Com a vitória sobre o Duque de Caixas, por 3 a 2, na última terça-feira, pela Série B do Campeonato Brasileiro, o Coritiba garantiu matematicamente o acesso à primeira divisão do futebol brasileiro e supera uma crise sem precedentes na história do clube.

"O Coritba voltou", esse era o coro dos jogadores após o final da partida no Rio de Janeiro, mas não era apenas para comemorar o retorno à Série A, e sim também um grito de desabafo. Depois de ser rebaixado no ano em que comemorava 100 anos, em uma partida que ficou marcada pela insanidade da invasão dos torcedores em campo e receber a maior punição já aplicada à um clube brasileiro, os jogadores do Coritiba se uniram em torno do técnico Ney Franco e colocaram um objetivo em mente, voltar à primeira divisão.

Quem dirigia o time na ocasião da queda era justamente Ney Franco, homem que foi um dos responsáveis pela campanha do Coritiba na temporada, "Quando uma equipe cai, normalmente o primeiro que vai é o treinador. E o que me fez ficar foi a procura do clube para que eu desenvolvesse um projeto", disse Ney, que encarou o ano de 2010 como um desafio.

"Coloquei isso como um desafio pessoal para mim. Sabia que seria um ano difícil, mas defini que ao final desta temporada gostaria de poder olhar para trás e ver que aquilo já passou", completou.

Fora de campo o clube passava por grandes dificuldades, com a perda de mando de 10 jogos da Série B do Campeonato Brasileiro, o Coritiba jogou todo o primeiro turno e também o início do segundo, fora de casa. Os jogos que deveriam ser no Couto Pereira fora transferidos para a Arena Joinville, 110 quilômetros de Curitiba, com isso o número de sócios caiu consideravelmente, no início da competição era de aproximadamente 8 mil sócios, menos da metade do que o clube tem hoje, com isso a receita também diminuiu, os prejuízos foram de cerca de 12 milhões de reais. Foi a vez da diretoria, renovada em 2010, entrar em cena e encarar os desafios financeiros sem deixar isso influenciar em campo.

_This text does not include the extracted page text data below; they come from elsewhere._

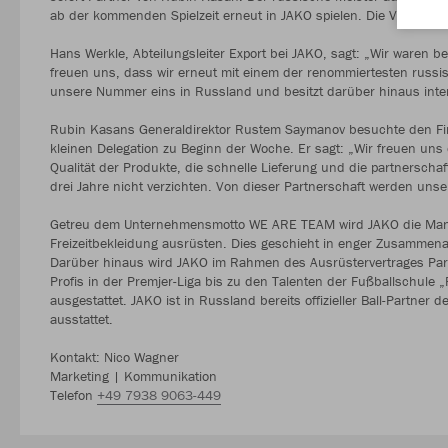
ab der kommenden Spielzeit erneut in JAKO spielen. Die Vertragslau
Hans Werkle, Abteilungsleiter Export bei JAKO, sagt: „Wir waren 
freuen uns, dass wir erneut mit einem der renommiertesten russi
unsere Nummer eins in Russland und besitzt darüber hinaus intern
Rubin Kasans Generaldirektor Rustem Saymanov besuchte den Fir
kleinen Delegation zu Beginn der Woche. Er sagt: „Wir freuen uns
Qualität der Produkte, die schnelle Lieferung und die partnersch
drei Jahre nicht verzichten. Von dieser Partnerschaft werden unse
Getreu dem Unternehmensmotto WE ARE TEAM wird JAKO die Mannsch
Freizeitbekleidung ausrüsten. Dies geschieht in enger Zusammenarb
Darüber hinaus wird JAKO im Rahmen des Ausrüstervertrages Par
Profis in der Premjer-Liga bis zu den Talenten der Fußballschule 
ausgestattet. JAKO ist in Russland bereits offizieller Ball-Partne
ausstattet.
Kontakt: Nico Wagner
Marketing | Kommunikation
Telefon
+49 7938 9063-449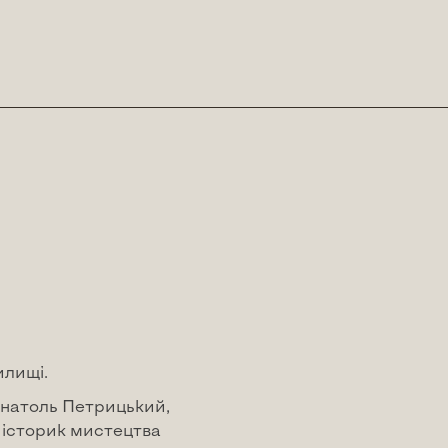
илищі.
Анатоль Петрицький,
 історик мистецтва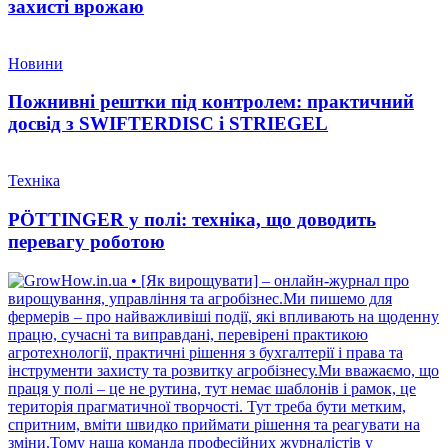
захисті врожаю
Новини
Пожнивні рештки під контролем: практичний
досвід з SWIFTERDISC і STRIEGEL
Техніка
PÖTTINGER у полі: техніка, що доводить
перевагу роботою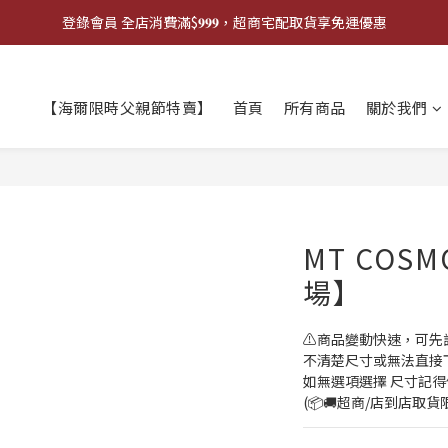
登錄會員 全店消費滿$𝟗𝟗𝟗，超商宅配取貨享免運優惠
登錄會員 全店消費滿$𝟗𝟗𝟗，超商宅配取貨享免運優惠
歡迎來門市試戴尺寸
【海爾限時父親節特賣】
首頁
所有商品
關於我們
🔥商品庫存變動快速，請先詢問在下單唷!🔥
登錄會員 全店消費滿$𝟗𝟗𝟗，超商宅配取貨享免運優惠
MT COS
場】
⚠️商品變動快速，可先
不清楚尺寸或無法直接下單
如無選項選擇 尺寸記得
(📦🚚超商/店到店取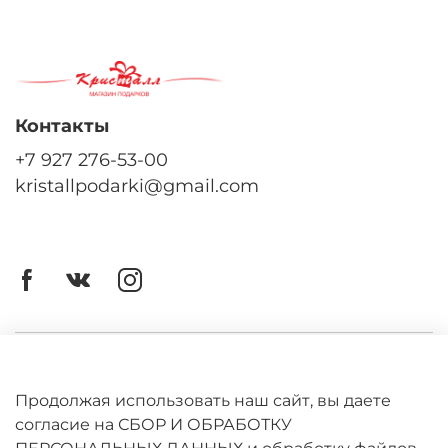
Контакты
+7 927 276-53-00
kristallpodarki@gmail.com
Личный кабинет
Оферта
Продолжая использовать наш сайт, вы даете
согласие на СБОР И ОБРАБОТКУ
Политика конфиденциальности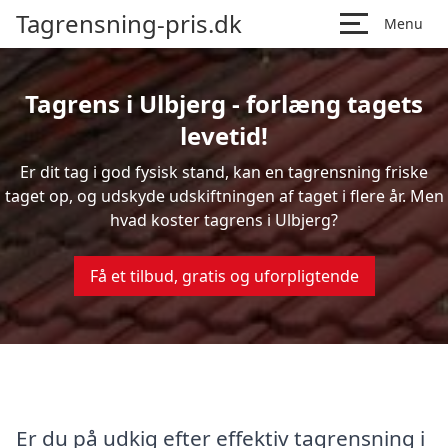
Tagrensning-pris.dk
Menu
Tagrens i Ulbjerg - forlæng tagets
levetid!
Er dit tag i god fysisk stand, kan en tagrensning friske
taget op, og udskyde udskiftningen af taget i flere år. Men
hvad koster tagrens i Ulbjerg?
Få et tilbud, gratis og uforpligtende
Er du på udkig efter effektiv tagrensning i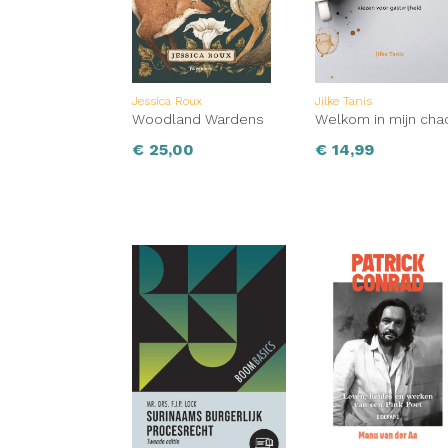
Jessica Roux
Jilke Tanis
Woodland Wardens
Welkom in mijn cha
€
25,00
€
14,99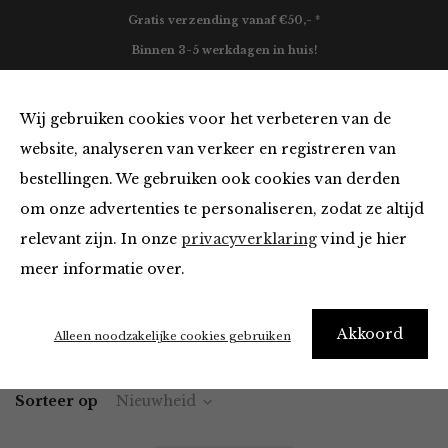
Gratis verzending vanaf €50,- *
Binnen 3-5 werkdagen in huis!
0
Wij gebruiken cookies voor het verbeteren van de
website, analyseren van verkeer en registreren van
bestellingen. We gebruiken ook cookies van derden
Blazers & Jassen
om onze advertenties te personaliseren, zodat ze altijd
relevant zijn. In onze
privacyverklaring
vind je hier
Filter
meer informatie over.
Akkoord
Home
Winkel
Kleding
Blazers & Jassen
Alleen noodzakelijke cookies gebruiken
Sorteer op
Nieuwheid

"A coesão institucional esse ano, de uma diretoria que cumpriu seus compromissos, se programou, encontrou maneiras alternativas de manter um elenco qualificado foi nosso grande acerto. Fizemos sempre um processo democrático nas decisões. Hoje tem uma harmonia muito grande entre todos os profissionais do Coritiba¿, disse o presidente alviverde, Jair Cirino.

Apesar das diversidades foram 20 vitórias em 35 jogos, um aproveitamento de 63,8%, e o acesso à Série A com três rodadas de antecedência. Uma campanha invejável, mas que para os jogadores ainda não acabou, o foco da equipe agora é o título da competição.

"Passamos um ano com muita desconfiança, o começo do ano foi difícil. Conquistamos o Paranaense, mas ainda entramos desconfiamos na Série B. Mas com determinação superamos tudo, e agora vamos em busca do título, porque a torcida merecem e o grupo quer muito isso", afirmou o meia Rafinha. A equipe alviverde ainda tem pela frente o Figueirense, concorrente direto pelo título, o Icasa e o Guaratinguetá na reta final da Série B.